** INFORMATION follows **

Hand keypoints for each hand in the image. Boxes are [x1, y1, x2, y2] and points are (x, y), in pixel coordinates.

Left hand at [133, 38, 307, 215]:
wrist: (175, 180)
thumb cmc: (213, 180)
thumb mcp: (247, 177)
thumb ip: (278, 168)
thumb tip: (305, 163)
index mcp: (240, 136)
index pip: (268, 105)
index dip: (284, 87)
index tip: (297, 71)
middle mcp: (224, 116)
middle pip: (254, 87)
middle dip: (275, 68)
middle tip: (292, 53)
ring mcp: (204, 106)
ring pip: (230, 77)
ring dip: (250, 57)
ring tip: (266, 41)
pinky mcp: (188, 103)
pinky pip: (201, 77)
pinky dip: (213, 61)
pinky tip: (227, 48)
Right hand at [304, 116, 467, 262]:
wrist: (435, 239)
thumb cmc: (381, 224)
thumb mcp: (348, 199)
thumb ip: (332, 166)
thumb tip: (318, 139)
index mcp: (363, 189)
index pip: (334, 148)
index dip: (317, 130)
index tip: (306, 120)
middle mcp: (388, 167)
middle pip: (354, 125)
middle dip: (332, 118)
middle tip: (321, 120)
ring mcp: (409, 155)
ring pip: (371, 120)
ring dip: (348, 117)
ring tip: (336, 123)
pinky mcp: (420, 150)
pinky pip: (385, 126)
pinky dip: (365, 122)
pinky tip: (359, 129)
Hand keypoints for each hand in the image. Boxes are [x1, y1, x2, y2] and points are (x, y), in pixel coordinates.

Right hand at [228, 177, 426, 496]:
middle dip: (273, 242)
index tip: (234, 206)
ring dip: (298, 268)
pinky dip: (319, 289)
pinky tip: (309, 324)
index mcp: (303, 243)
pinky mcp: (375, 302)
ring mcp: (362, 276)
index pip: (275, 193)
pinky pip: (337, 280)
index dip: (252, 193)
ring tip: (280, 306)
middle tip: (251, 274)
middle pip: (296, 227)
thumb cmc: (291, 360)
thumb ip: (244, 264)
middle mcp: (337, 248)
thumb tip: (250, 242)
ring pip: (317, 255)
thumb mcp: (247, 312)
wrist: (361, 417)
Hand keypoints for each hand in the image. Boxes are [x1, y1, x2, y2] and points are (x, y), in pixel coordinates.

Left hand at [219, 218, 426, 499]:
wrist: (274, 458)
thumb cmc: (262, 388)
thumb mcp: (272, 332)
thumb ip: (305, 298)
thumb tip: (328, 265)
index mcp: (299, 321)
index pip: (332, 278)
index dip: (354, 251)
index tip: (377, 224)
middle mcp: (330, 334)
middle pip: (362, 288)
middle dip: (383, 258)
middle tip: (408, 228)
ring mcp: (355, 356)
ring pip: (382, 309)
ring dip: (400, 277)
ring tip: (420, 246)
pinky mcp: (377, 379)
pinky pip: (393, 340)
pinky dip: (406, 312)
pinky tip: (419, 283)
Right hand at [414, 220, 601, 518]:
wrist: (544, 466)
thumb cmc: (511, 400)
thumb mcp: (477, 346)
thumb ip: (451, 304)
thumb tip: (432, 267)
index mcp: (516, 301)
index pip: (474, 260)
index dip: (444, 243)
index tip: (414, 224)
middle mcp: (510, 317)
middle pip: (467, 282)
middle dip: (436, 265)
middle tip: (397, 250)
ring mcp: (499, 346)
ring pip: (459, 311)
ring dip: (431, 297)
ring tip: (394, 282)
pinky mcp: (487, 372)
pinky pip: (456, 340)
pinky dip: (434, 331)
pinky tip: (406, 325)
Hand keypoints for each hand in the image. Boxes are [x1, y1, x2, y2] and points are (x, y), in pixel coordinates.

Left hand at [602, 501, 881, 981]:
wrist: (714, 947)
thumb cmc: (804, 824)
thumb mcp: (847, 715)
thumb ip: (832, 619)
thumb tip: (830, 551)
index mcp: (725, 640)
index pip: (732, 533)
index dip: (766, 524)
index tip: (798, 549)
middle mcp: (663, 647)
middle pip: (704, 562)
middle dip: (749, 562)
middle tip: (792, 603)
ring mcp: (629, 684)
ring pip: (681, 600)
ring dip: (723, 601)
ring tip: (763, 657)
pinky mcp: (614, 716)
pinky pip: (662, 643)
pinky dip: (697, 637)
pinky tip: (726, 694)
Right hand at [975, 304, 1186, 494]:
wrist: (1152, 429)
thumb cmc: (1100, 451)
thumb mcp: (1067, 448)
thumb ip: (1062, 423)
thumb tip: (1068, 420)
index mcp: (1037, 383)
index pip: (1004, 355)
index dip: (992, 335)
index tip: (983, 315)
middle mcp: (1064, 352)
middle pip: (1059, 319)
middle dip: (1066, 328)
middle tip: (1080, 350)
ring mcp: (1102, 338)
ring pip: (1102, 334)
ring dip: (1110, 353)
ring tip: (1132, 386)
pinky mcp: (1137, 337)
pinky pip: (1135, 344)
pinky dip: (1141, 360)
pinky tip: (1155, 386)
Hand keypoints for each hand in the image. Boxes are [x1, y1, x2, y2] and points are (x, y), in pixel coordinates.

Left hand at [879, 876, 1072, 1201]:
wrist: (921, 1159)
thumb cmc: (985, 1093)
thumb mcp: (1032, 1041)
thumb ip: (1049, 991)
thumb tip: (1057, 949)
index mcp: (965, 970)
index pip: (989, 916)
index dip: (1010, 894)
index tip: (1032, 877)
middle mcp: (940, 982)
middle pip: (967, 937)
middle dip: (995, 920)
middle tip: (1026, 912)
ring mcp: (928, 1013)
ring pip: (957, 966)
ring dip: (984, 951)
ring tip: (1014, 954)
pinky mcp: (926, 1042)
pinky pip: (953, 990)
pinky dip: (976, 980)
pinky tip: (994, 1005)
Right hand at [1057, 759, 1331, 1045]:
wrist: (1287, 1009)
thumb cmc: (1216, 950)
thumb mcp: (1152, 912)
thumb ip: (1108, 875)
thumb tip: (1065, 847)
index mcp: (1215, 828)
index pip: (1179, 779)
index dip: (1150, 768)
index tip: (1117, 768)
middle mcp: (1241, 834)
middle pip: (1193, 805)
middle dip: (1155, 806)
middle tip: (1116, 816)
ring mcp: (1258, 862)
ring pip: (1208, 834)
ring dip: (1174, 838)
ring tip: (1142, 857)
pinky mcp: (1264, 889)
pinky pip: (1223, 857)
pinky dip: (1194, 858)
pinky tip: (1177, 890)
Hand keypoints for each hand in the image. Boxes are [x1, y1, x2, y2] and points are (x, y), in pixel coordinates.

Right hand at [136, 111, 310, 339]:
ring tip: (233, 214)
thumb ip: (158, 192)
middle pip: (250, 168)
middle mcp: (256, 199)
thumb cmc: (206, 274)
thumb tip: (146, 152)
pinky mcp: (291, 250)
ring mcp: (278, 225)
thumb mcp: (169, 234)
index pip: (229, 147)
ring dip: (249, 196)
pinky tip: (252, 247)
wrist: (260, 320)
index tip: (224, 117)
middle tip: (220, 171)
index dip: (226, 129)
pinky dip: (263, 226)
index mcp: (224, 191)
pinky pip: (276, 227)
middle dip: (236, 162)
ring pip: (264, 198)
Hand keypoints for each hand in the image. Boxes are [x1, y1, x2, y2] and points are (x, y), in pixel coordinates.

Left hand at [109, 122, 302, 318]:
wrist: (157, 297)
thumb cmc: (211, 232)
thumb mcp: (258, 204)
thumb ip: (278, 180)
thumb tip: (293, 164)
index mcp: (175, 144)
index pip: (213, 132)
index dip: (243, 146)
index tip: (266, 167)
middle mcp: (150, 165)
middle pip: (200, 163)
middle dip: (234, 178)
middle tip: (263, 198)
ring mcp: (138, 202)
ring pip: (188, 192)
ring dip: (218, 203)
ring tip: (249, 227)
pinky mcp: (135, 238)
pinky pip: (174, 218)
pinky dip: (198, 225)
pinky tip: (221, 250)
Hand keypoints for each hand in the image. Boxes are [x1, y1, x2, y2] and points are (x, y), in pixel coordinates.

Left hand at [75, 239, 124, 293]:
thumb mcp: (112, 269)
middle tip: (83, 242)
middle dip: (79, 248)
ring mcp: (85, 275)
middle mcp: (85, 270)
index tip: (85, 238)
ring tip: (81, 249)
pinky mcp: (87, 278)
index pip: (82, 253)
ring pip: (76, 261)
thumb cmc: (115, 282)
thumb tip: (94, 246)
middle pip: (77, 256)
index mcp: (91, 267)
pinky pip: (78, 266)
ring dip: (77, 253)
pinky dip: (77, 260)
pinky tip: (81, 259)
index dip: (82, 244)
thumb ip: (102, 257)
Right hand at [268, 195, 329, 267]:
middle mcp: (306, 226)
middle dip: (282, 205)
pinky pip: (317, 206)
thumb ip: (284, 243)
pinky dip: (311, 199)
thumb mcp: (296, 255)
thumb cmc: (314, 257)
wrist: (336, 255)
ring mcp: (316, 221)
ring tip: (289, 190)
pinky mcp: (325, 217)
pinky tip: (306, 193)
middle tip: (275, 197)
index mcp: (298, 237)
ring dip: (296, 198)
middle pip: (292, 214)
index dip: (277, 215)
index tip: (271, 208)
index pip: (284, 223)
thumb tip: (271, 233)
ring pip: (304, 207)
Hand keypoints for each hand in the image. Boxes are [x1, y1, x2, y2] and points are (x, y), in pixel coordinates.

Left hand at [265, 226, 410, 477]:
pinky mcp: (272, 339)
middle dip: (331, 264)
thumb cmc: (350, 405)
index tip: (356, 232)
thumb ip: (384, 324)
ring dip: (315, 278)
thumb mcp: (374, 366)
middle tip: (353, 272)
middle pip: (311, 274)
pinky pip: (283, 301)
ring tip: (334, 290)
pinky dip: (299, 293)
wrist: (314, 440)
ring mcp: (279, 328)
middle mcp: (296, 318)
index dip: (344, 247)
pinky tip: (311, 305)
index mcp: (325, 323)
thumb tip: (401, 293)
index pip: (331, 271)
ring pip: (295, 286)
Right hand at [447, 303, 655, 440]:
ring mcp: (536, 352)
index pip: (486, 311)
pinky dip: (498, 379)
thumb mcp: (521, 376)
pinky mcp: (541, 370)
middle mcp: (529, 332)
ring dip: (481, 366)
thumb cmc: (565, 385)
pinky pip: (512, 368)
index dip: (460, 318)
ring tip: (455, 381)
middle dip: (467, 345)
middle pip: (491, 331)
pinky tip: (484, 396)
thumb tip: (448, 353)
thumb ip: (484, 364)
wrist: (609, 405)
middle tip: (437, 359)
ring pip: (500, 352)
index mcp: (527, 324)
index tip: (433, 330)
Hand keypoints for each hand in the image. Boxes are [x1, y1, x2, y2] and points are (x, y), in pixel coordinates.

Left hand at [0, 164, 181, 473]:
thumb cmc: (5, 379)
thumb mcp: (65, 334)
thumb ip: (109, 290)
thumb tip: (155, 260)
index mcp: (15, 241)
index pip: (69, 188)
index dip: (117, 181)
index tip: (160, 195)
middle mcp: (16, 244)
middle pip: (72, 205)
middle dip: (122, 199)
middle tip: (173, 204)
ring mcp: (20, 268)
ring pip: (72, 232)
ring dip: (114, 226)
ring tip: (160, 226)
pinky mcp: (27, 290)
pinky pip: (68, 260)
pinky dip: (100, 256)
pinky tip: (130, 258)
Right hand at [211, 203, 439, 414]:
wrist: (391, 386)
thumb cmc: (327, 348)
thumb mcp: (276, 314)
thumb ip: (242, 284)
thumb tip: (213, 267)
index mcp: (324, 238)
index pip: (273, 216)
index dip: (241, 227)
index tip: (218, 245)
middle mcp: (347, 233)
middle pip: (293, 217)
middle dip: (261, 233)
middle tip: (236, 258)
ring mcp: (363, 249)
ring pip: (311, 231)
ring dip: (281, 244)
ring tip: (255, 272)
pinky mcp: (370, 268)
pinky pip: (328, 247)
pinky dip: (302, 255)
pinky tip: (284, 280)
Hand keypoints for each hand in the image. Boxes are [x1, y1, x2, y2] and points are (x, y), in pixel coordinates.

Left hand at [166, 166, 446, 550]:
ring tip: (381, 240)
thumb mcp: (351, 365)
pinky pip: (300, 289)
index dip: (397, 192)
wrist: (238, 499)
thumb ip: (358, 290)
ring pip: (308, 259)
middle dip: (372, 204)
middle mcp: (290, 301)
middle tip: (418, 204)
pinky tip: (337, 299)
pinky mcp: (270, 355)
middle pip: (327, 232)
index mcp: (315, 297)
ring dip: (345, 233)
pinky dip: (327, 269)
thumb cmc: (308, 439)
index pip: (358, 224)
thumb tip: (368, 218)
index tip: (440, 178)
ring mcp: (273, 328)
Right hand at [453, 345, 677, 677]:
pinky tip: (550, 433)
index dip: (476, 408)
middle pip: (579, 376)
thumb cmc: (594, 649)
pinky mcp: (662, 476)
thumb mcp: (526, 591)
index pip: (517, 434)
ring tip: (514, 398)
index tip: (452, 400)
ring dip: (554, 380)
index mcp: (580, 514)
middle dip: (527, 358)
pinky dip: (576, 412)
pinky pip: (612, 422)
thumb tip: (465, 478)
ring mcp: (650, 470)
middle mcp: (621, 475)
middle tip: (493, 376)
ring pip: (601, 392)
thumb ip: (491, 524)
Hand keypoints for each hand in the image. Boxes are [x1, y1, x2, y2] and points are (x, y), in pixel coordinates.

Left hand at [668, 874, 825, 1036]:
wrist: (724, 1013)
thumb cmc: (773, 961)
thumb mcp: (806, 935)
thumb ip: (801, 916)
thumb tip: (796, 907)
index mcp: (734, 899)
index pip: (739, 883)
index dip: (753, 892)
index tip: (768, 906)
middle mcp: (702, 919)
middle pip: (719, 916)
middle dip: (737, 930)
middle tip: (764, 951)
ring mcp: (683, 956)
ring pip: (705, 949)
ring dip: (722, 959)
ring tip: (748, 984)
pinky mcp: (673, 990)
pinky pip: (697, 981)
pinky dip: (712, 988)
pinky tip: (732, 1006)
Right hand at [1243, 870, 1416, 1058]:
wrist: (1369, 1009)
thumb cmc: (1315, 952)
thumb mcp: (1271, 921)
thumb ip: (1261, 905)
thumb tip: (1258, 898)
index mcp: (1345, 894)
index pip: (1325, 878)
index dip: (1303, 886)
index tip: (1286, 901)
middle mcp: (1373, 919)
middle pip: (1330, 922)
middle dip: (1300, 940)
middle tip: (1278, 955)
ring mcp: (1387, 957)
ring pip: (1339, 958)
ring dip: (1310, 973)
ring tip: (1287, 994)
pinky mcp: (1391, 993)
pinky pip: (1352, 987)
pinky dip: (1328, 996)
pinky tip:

** End of INFORMATION **

**TASK DIRECTIONS:**
Begin at the first line of the entries above and copy every line exactly, ending with the line that contains "index tip: (297, 71)".

**TASK OUTPUT:**
Hand keypoints for each hand in the image. Boxes are [x1, y1, x2, y2] and points are (x, y), in pixel coordinates.

Left hand at [133, 38, 307, 215]:
wrist: (175, 180)
thumb cmc: (213, 180)
thumb mcp: (247, 177)
thumb ip: (278, 168)
thumb tip: (305, 163)
index mcp: (240, 136)
index pip: (268, 105)
index dip: (284, 87)
index tip: (297, 71)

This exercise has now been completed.